Fake Hotjar / FullStory session recording and heatmap subscription payment failed, session recordings and heatmaps suspended, or replays and UX analytics inaccessible phishing
fake-hotjar-fullstory-session-recording-billing-phish
What this tier means
High-confidence threat indicator — phishing, impersonation, BEC, or scam pattern. Strong contributor to the trash decision.

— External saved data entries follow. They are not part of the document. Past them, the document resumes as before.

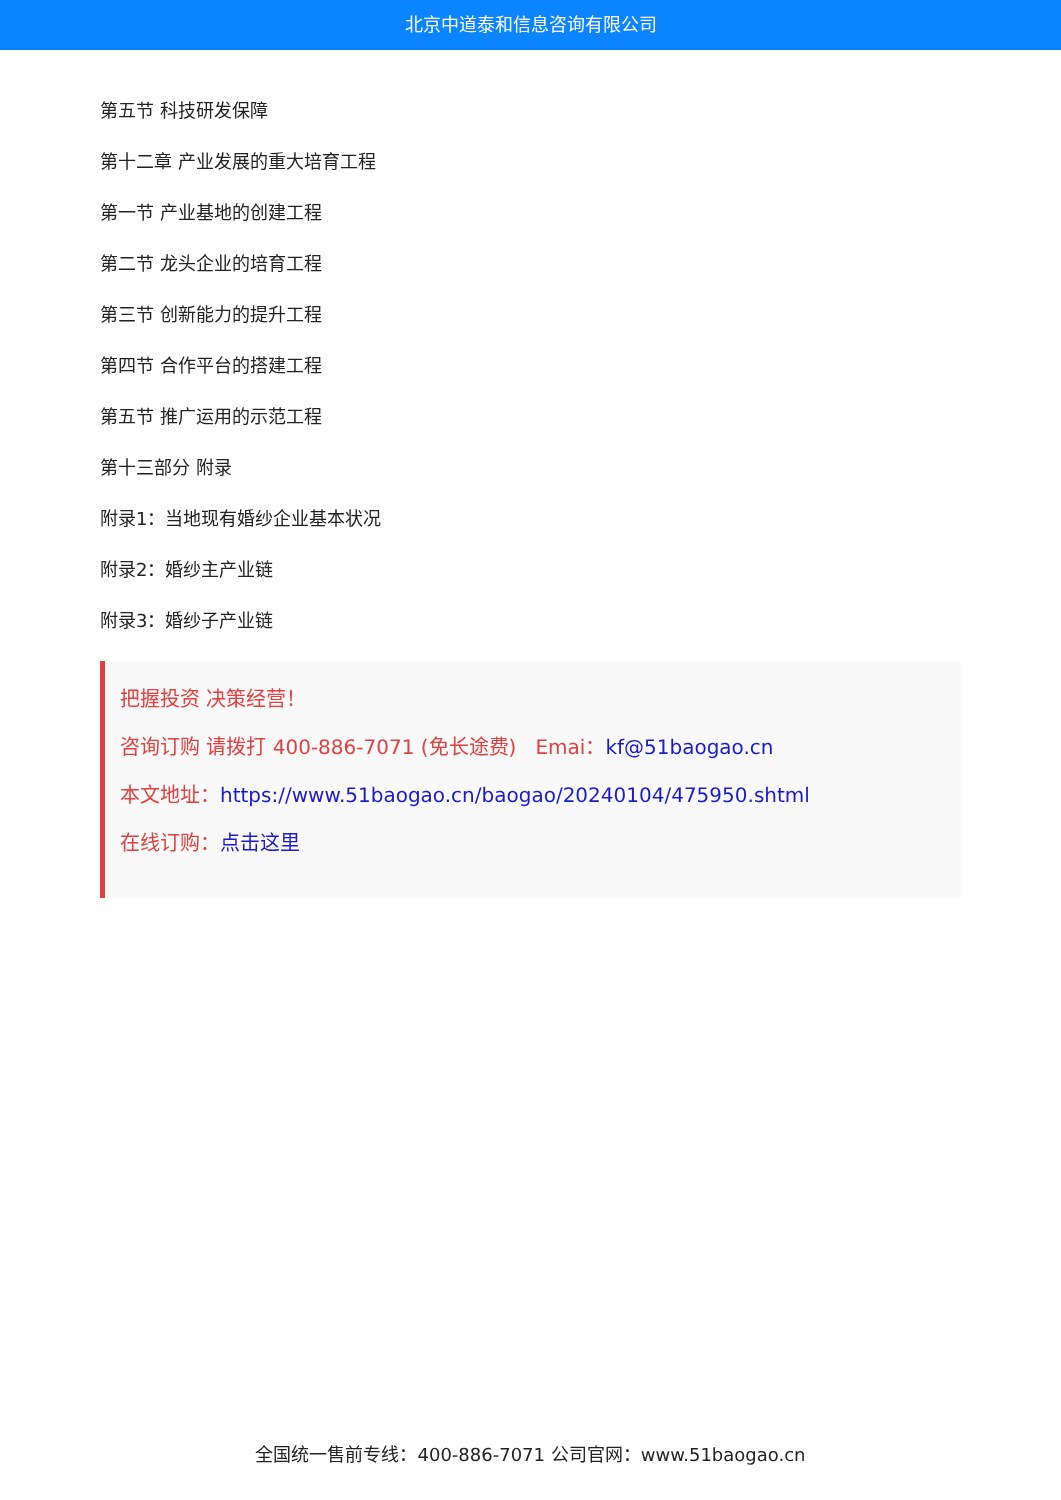北京中道泰和信息咨询有限公司
第五节 科技研发保障
第十二章 产业发展的重大培育工程
第一节 产业基地的创建工程
第二节 龙头企业的培育工程
第三节 创新能力的提升工程
第四节 合作平台的搭建工程
第五节 推广运用的示范工程
第十三部分 附录
附录1：当地现有婚纱企业基本状况
附录2：婚纱主产业链
附录3：婚纱子产业链
把握投资 决策经营！
咨询订购 请拨打 400-886-7071 (免长途费) Emai：kf@51baogao.cn
本文地址：https://www.51baogao.cn/baogao/20240104/475950.shtml
在线订购：点击这里
全国统一售前专线：400-886-7071 公司官网：www.51baogao.cn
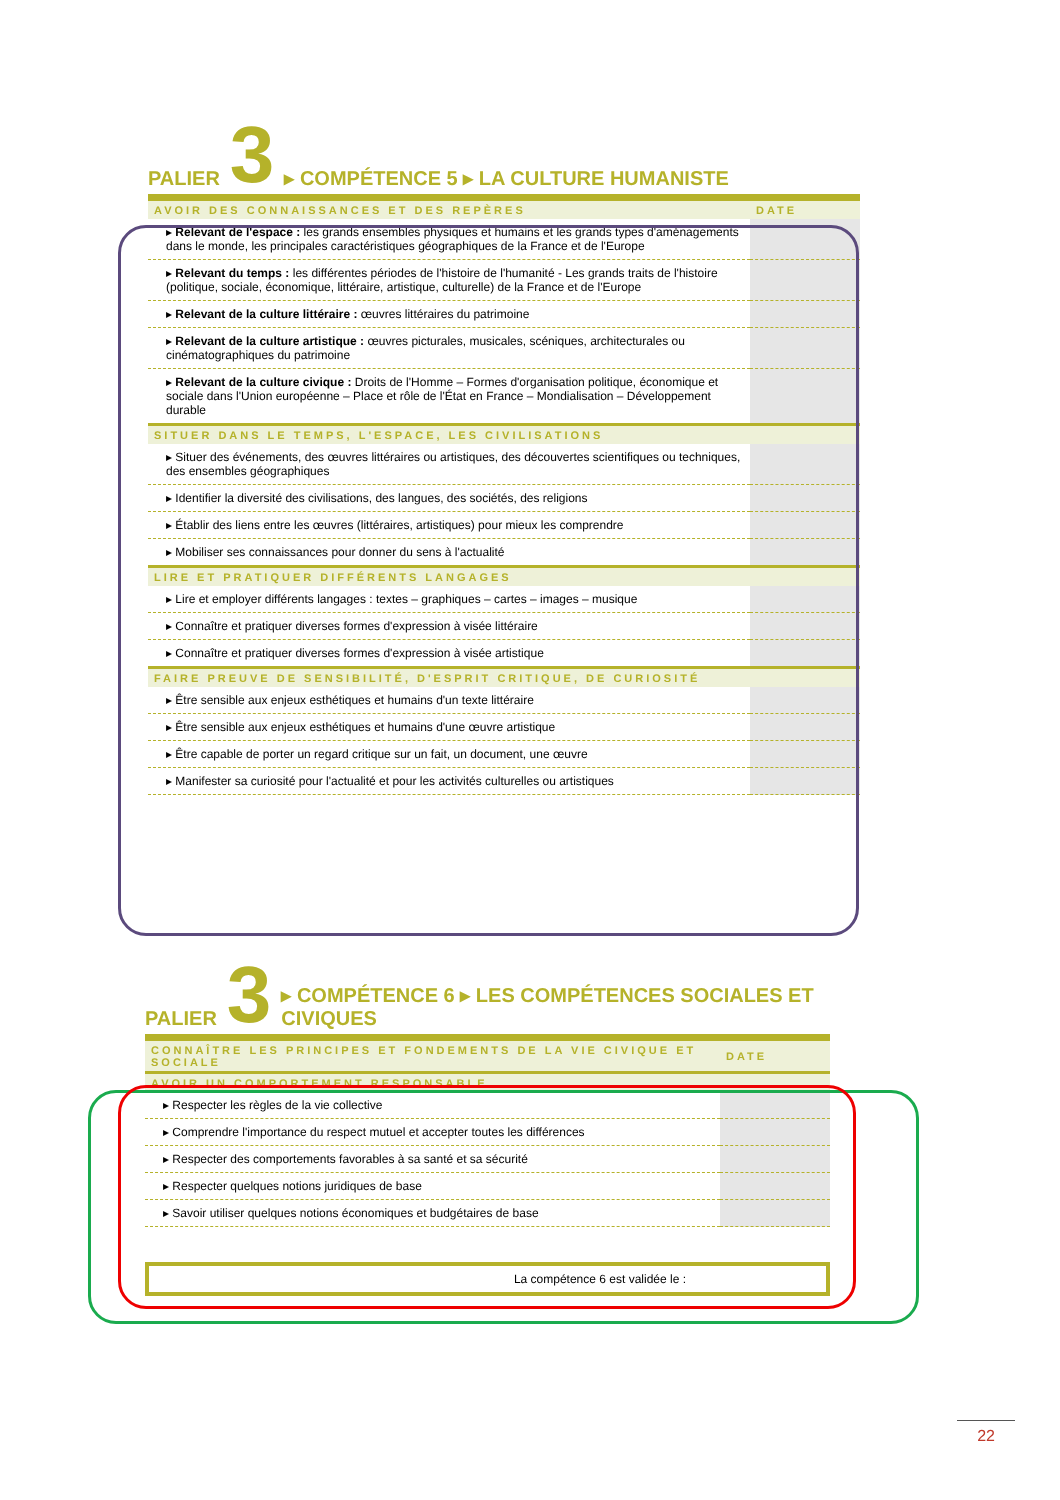PALIER 3 ▸ COMPÉTENCE 5 ▸ LA CULTURE HUMANISTE
| AVOIR DES CONNAISSANCES ET DES REPÈRES | DATE |
| --- | --- |
| ▸ Relevant de l'espace : les grands ensembles physiques et humains et les grands types d'aménagements dans le monde, les principales caractéristiques géographiques de la France et de l'Europe | |
| ▸ Relevant du temps : les différentes périodes de l'histoire de l'humanité - Les grands traits de l'histoire (politique, sociale, économique, littéraire, artistique, culturelle) de la France et de l'Europe | |
| ▸ Relevant de la culture littéraire : œuvres littéraires du patrimoine | |
| ▸ Relevant de la culture artistique : œuvres picturales, musicales, scéniques, architecturales ou cinématographiques du patrimoine | |
| ▸ Relevant de la culture civique : Droits de l'Homme – Formes d'organisation politique, économique et sociale dans l'Union européenne – Place et rôle de l'État en France – Mondialisation – Développement durable | |
| SITUER DANS LE TEMPS, L'ESPACE, LES CIVILISATIONS | |
| ▸ Situer des événements, des œuvres littéraires ou artistiques, des découvertes scientifiques ou techniques, des ensembles géographiques | |
| ▸ Identifier la diversité des civilisations, des langues, des sociétés, des religions | |
| ▸ Établir des liens entre les œuvres (littéraires, artistiques) pour mieux les comprendre | |
| ▸ Mobiliser ses connaissances pour donner du sens à l'actualité | |
| LIRE ET PRATIQUER DIFFÉRENTS LANGAGES | |
| ▸ Lire et employer différents langages : textes – graphiques – cartes – images – musique | |
| ▸ Connaître et pratiquer diverses formes d'expression à visée littéraire | |
| ▸ Connaître et pratiquer diverses formes d'expression à visée artistique | |
| FAIRE PREUVE DE SENSIBILITÉ, D'ESPRIT CRITIQUE, DE CURIOSITÉ | |
| ▸ Être sensible aux enjeux esthétiques et humains d'un texte littéraire | |
| ▸ Être sensible aux enjeux esthétiques et humains d'une œuvre artistique | |
| ▸ Être capable de porter un regard critique sur un fait, un document, une œuvre | |
| ▸ Manifester sa curiosité pour l'actualité et pour les activités culturelles ou artistiques | |
PALIER 3 ▸ COMPÉTENCE 6 ▸ LES COMPÉTENCES SOCIALES ET CIVIQUES
| CONNAÎTRE LES PRINCIPES ET FONDEMENTS DE LA VIE CIVIQUE ET SOCIALE | DATE |
| --- | --- |
| AVOIR UN COMPORTEMENT RESPONSABLE | |
| ▸ Respecter les règles de la vie collective | |
| ▸ Comprendre l'importance du respect mutuel et accepter toutes les différences | |
| ▸ Respecter des comportements favorables à sa santé et sa sécurité | |
| ▸ Respecter quelques notions juridiques de base | |
| ▸ Savoir utiliser quelques notions économiques et budgétaires de base | |
La compétence 6 est validée le :
22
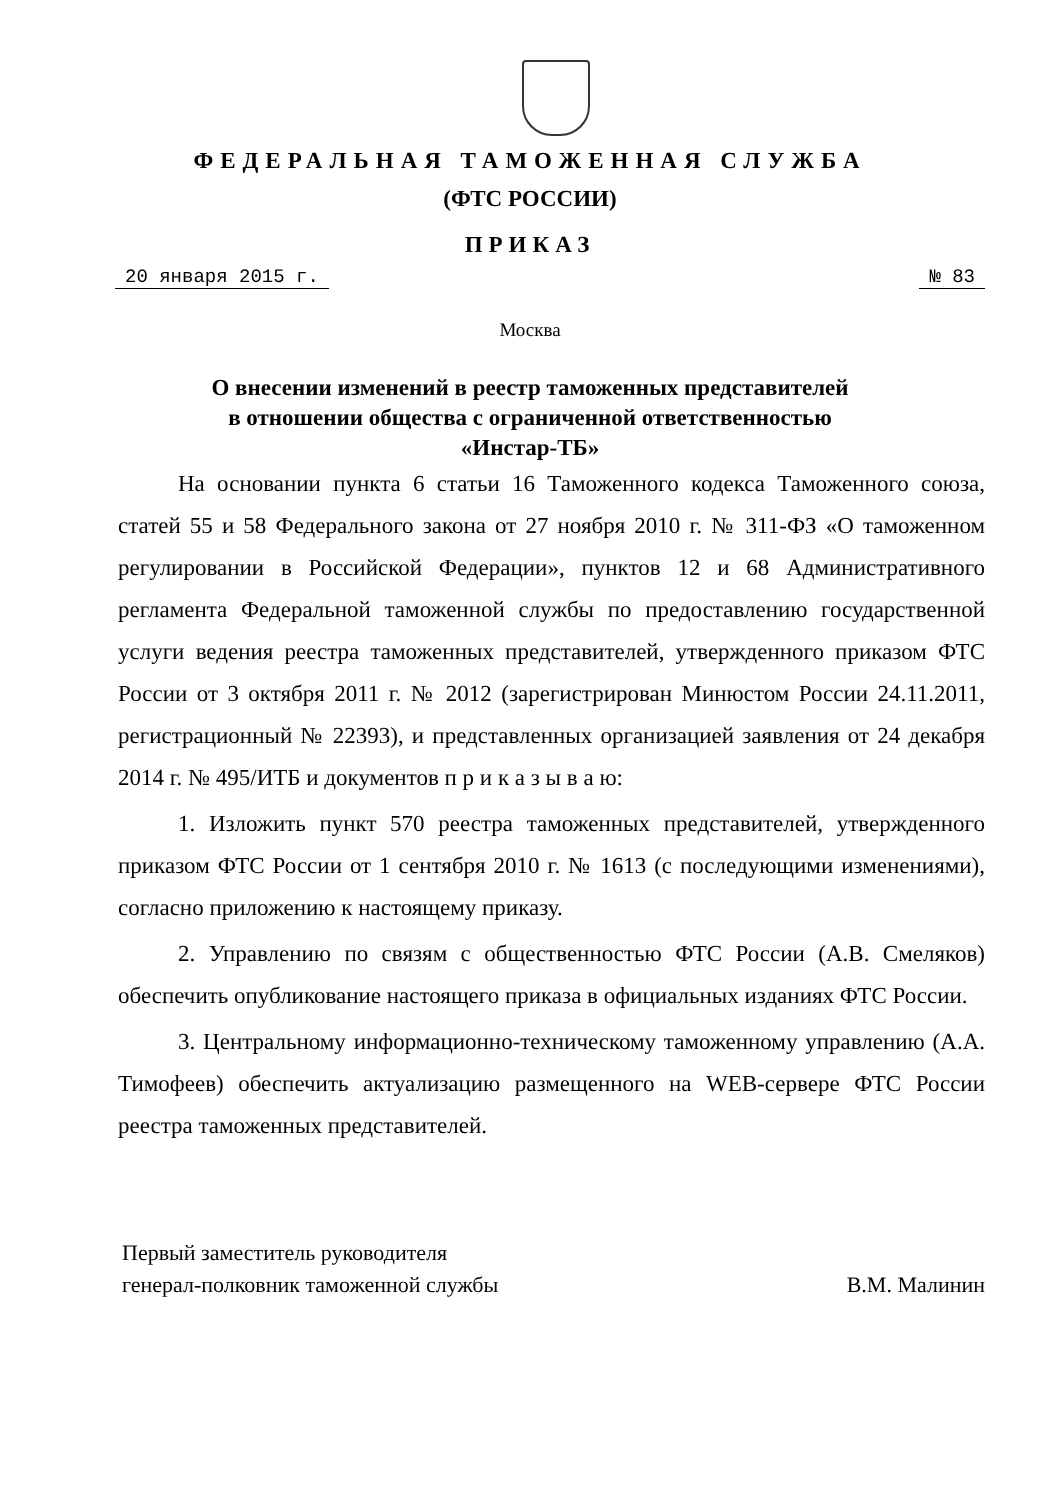ФЕДЕРАЛЬНАЯ ТАМОЖЕННАЯ СЛУЖБА
(ФТС РОССИИ)
ПРИКАЗ
20 января 2015 г. № 83
Москва
О внесении изменений в реестр таможенных представителей
в отношении общества с ограниченной ответственностью
«Инстар-ТБ»
На основании пункта 6 статьи 16 Таможенного кодекса Таможенного союза, статей 55 и 58 Федерального закона от 27 ноября 2010 г. № 311-ФЗ «О таможенном регулировании в Российской Федерации», пунктов 12 и 68 Административного регламента Федеральной таможенной службы по предоставлению государственной услуги ведения реестра таможенных представителей, утвержденного приказом ФТС России от 3 октября 2011 г. № 2012 (зарегистрирован Минюстом России 24.11.2011, регистрационный № 22393), и представленных организацией заявления от 24 декабря 2014 г. № 495/ИТБ и документов п р и к а з ы в а ю:
1. Изложить пункт 570 реестра таможенных представителей, утвержденного приказом ФТС России от 1 сентября 2010 г. № 1613 (с последующими изменениями), согласно приложению к настоящему приказу.
2. Управлению по связям с общественностью ФТС России (А.В. Смеляков) обеспечить опубликование настоящего приказа в официальных изданиях ФТС России.
3. Центральному информационно-техническому таможенному управлению (А.А. Тимофеев) обеспечить актуализацию размещенного на WEB-сервере ФТС России реестра таможенных представителей.
Первый заместитель руководителя
генерал-полковник таможенной службы
В.М. Малинин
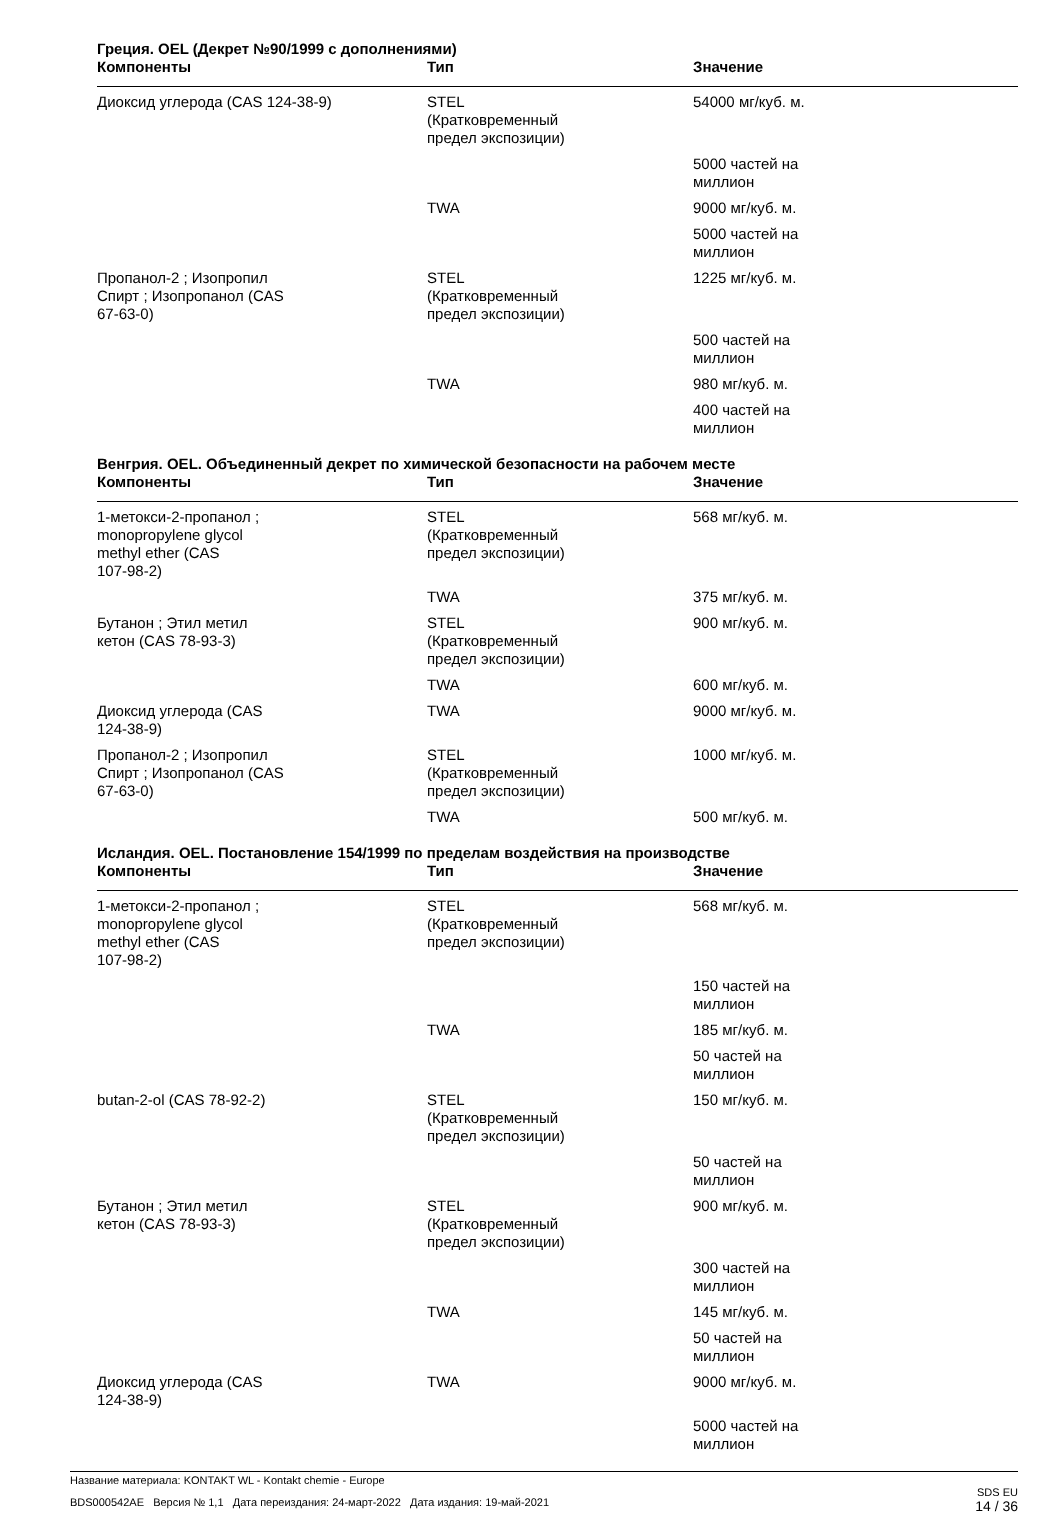Греция. OEL (Декрет №90/1999 с дополнениями)
| Компоненты | Тип | Значение |
| --- | --- | --- |
| Диоксид углерода (CAS 124-38-9) | STEL (Кратковременный предел экспозиции) | 54000 мг/куб. м. |
| | | 5000 частей на миллион |
| | TWA | 9000 мг/куб. м. |
| | | 5000 частей на миллион |
| Пропанол-2 ; Изопропил Спирт ; Изопропанол (CAS 67-63-0) | STEL (Кратковременный предел экспозиции) | 1225 мг/куб. м. |
| | | 500 частей на миллион |
| | TWA | 980 мг/куб. м. |
| | | 400 частей на миллион |
Венгрия. OEL. Объединенный декрет по химической безопасности на рабочем месте
| Компоненты | Тип | Значение |
| --- | --- | --- |
| 1-метокси-2-пропанол ; monopropylene glycol methyl ether (CAS 107-98-2) | STEL (Кратковременный предел экспозиции) | 568 мг/куб. м. |
| | TWA | 375 мг/куб. м. |
| Бутанон ; Этил метил кетон (CAS 78-93-3) | STEL (Кратковременный предел экспозиции) | 900 мг/куб. м. |
| | TWA | 600 мг/куб. м. |
| Диоксид углерода (CAS 124-38-9) | TWA | 9000 мг/куб. м. |
| Пропанол-2 ; Изопропил Спирт ; Изопропанол (CAS 67-63-0) | STEL (Кратковременный предел экспозиции) | 1000 мг/куб. м. |
| | TWA | 500 мг/куб. м. |
Исландия. OEL. Постановление 154/1999 по пределам воздействия на производстве
| Компоненты | Тип | Значение |
| --- | --- | --- |
| 1-метокси-2-пропанол ; monopropylene glycol methyl ether (CAS 107-98-2) | STEL (Кратковременный предел экспозиции) | 568 мг/куб. м. |
| | | 150 частей на миллион |
| | TWA | 185 мг/куб. м. |
| | | 50 частей на миллион |
| butan-2-ol (CAS 78-92-2) | STEL (Кратковременный предел экспозиции) | 150 мг/куб. м. |
| | | 50 частей на миллион |
| Бутанон ; Этил метил кетон (CAS 78-93-3) | STEL (Кратковременный предел экспозиции) | 900 мг/куб. м. |
| | | 300 частей на миллион |
| | TWA | 145 мг/куб. м. |
| | | 50 частей на миллион |
| Диоксид углерода (CAS 124-38-9) | TWA | 9000 мг/куб. м. |
| | | 5000 частей на миллион |
Название материала: KONTAKT WL - Kontakt chemie - Europe
BDS000542AE Версия № 1,1 Дата переиздания: 24-март-2022 Дата издания: 19-май-2021
SDS EU
14 / 36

How Gorganizer detects this
Phishing emails impersonating Hotjar or FullStory claiming the session recording subscription payment has failed, session recordings and heatmaps are suspended, user recordings are no longer collecting, or replays and UX analytics are inaccessible — directing them to update billing or restore their subscription through a credential-harvesting portal. A distinct attack category targeting UX analytics and session recording tools. Key facts: (1) Hotjar serves 1,300,000+ registered users with 170,000+ paying customers ($32-171/month Business/Scale) used by product managers, UX researchers, and marketing teams to record user sessions, generate heatmaps, and collect feedback surveys — Hotjar session recordings are typically running continuously and capturing every user session; a billing suspension that stops recordings creates a gap in the product analytics data stream that cannot be retroactively filled; (2) The 'heatmaps and session recordings suspended' hook is effective because Hotjar data is time-critical: if session recordings stop during a product launch, A/B test, or marketing campaign, the behavioral data from that period is permanently lost; UX teams losing Hotjar data mid-experiment face the choice of restarting the experiment or making decisions with incomplete data; (3) FullStory serves 3,000+ enterprise customers ($???/month, enterprise pricing only) used by enterprise product and CX teams for Digital Experience Intelligence — FullStory session recordings are typically integrated into customer support workflows (support agents use FullStory to watch the session a customer had when they reported a bug); billing suspension breaks this support-debugging workflow; (4) LogRocket (also covered by this signal) serves product and engineering teams who use session recordings for bug reproduction — 'your LogRocket session recordings have been suspended' during active product development creates urgency because engineering teams cannot reproduce reported bugs without session replay; (5) Hotjar and FullStory credentials expose session recordings that may contain users entering sensitive information, heatmaps revealing which parts of a product users interact with most (competitive intelligence), and feedback survey responses including customer complaints about product issues. Warning signs: sender not hotjar.com/fullstory.com/logrocket.com; genuine Hotjar billing at hotjar.com/account; FullStory billing at app.fullstory.com.
False-positive guard
Every signal in Gorganizer feeds a multi-module score — never a sole verdict. This is a threat-tier signal — it adds a strong contribution to the trash score. The full pipeline still requires convergence across multiple modules + a margin over the safety floor before deletion happens, and Gmail's trash (30-day recovery) is always used — never permanent delete.
About the scoring engine
Gorganizer's scoring engine emits over 1,800 signals across six modules — headers, sender, subject, body, attachments, and structural metadata. Every email is scored by every module independently; the final verdict requires multiple modules to agree and the trash score to beat the safety floor by a margin.
Sacred safety guards — never delete starred emails, replies, calendar invites, receipts/invoices, or attachments — apply unconditionally regardless of any signal.